>> HOMEpage

Een tractaat over het kaatsen uit het jaar 1431

Bron: Leeuwarder Courant 5 april 1941
Internetuitgave: M.H.H. Engels, mei 2025

A. Hallema, Een Middeleeuwsch tractaat over het kaatsen uit het jaar 1431 - Eenige bijzonderheden over de regels van het kaatsspel volgens "Een tractaet van den Caetspele", berustende in de voormalige Universiteitsbibliotheek te Leuven.

Onder de werpspelen, welke reeds in de Middeleeuwen werden gespeeld, neemt het kaatsen de eerste en belangrijkste plaats in. Vanuit het Zuiden, Italië en Frankrijk, vond het zijn weg naar het Noorden, de geheele Nederlanden door, totdat het ten slotte in Friesland volksvermaak bij uitnemendheid met eigen regels of spelreglement werd. Over de geschiedenis van dit spel zou een boek te schrijven zijn, heel wat vollediger dan in de bestaande lectuur over het kaatsen in en buiten Friesland is neergelegd, doch aangezien meer bevoegden in deze materie dan schrijver dezes de samenstelling van zulk een werk ter hand zouden moeten nemen en er bovendien in de Leeuwarder Courant nog voortdurend bouwstoffen voor deze geschiedenis worden gepubliceerd, zoodat de voorarbeid nog niet blijkt te zijn voltooid, zal ik in de volgende regelen slechts een korte historische bijdrage tot het kaatsspel in vroeger eeuwen leveren.

In de voormalige, althans door een nieuwe oorlogsramp geteisterde Universiteitsbibliotheek van de Belgische stad Leuven, eeuwenlang een centrum van cultuur in de Zuidelijke Nederlanden, berust of berustte namelijk een boekje, dat tot de vroegste incunabelen of wiegedrukken van deze landen behoort. Het is een werkje geschreven in 1431 door zekeren Jan den Berghe van Brugge, onder den titel van "Een tractaet van den Caetspele" en voor het eerst gedrukt te Leuven in het jaar 1477. Men vindt er niet als in zoovele werkjes van dit soort een symbolische en emblematische verklaring van het spel in, doch de regels zelf, ingevolge waarvan vijf eeuwen geleden het kaatsspel door de Zuid-Nederlanders werd beoefend.

Wat ook een merkwaardig feit op zich zelf is: in dit werkje werd reeds de Nederlandsche taal voor de beschrijving van het spel gebruikt, terwijl in Erasmus' Colloquia als bron van volksvermaken en kinderspelen -- de eerste uitgave is van 1522 -- nog uitsluitend Latijn daarvoor geschikt werd geacht. Want ook Erasmus beschrijft in genoemde bron het kaatsen, waarmee blijkens de desbetreffende samenspraak Hieronymus en Nicolaas zich onledig houden, d.w.z. als voornaamste spelers, want beiden hebben hun maten of speelmakkers. De spelpartijen blijkens deze Latijnsche samenspraak zien er uit als volgt.
------------
Opdracht — Noem elk jaartal dat in de tekst over het kaatsen staat één keer, in volgorde van vroeg naar laat.

Brongegevens —
------------
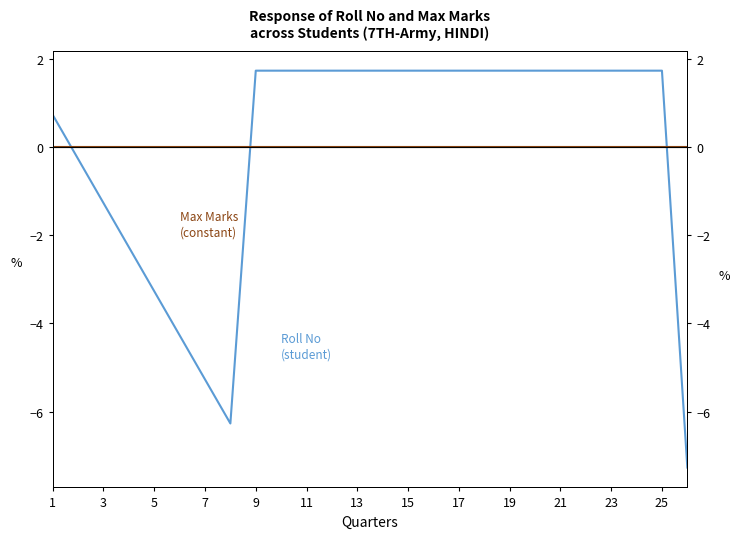

At which label does Max reach its peak?

1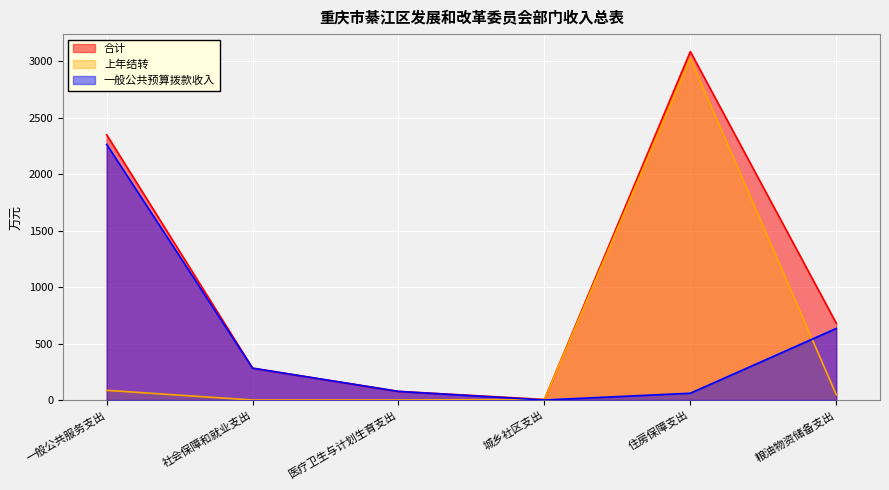

Which series changed the most between 医疗卫生与计划生育支出 and 粮油物资储备支出?

合计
------------
Oplossing — 1431, 1477, 1522, 1941, 2025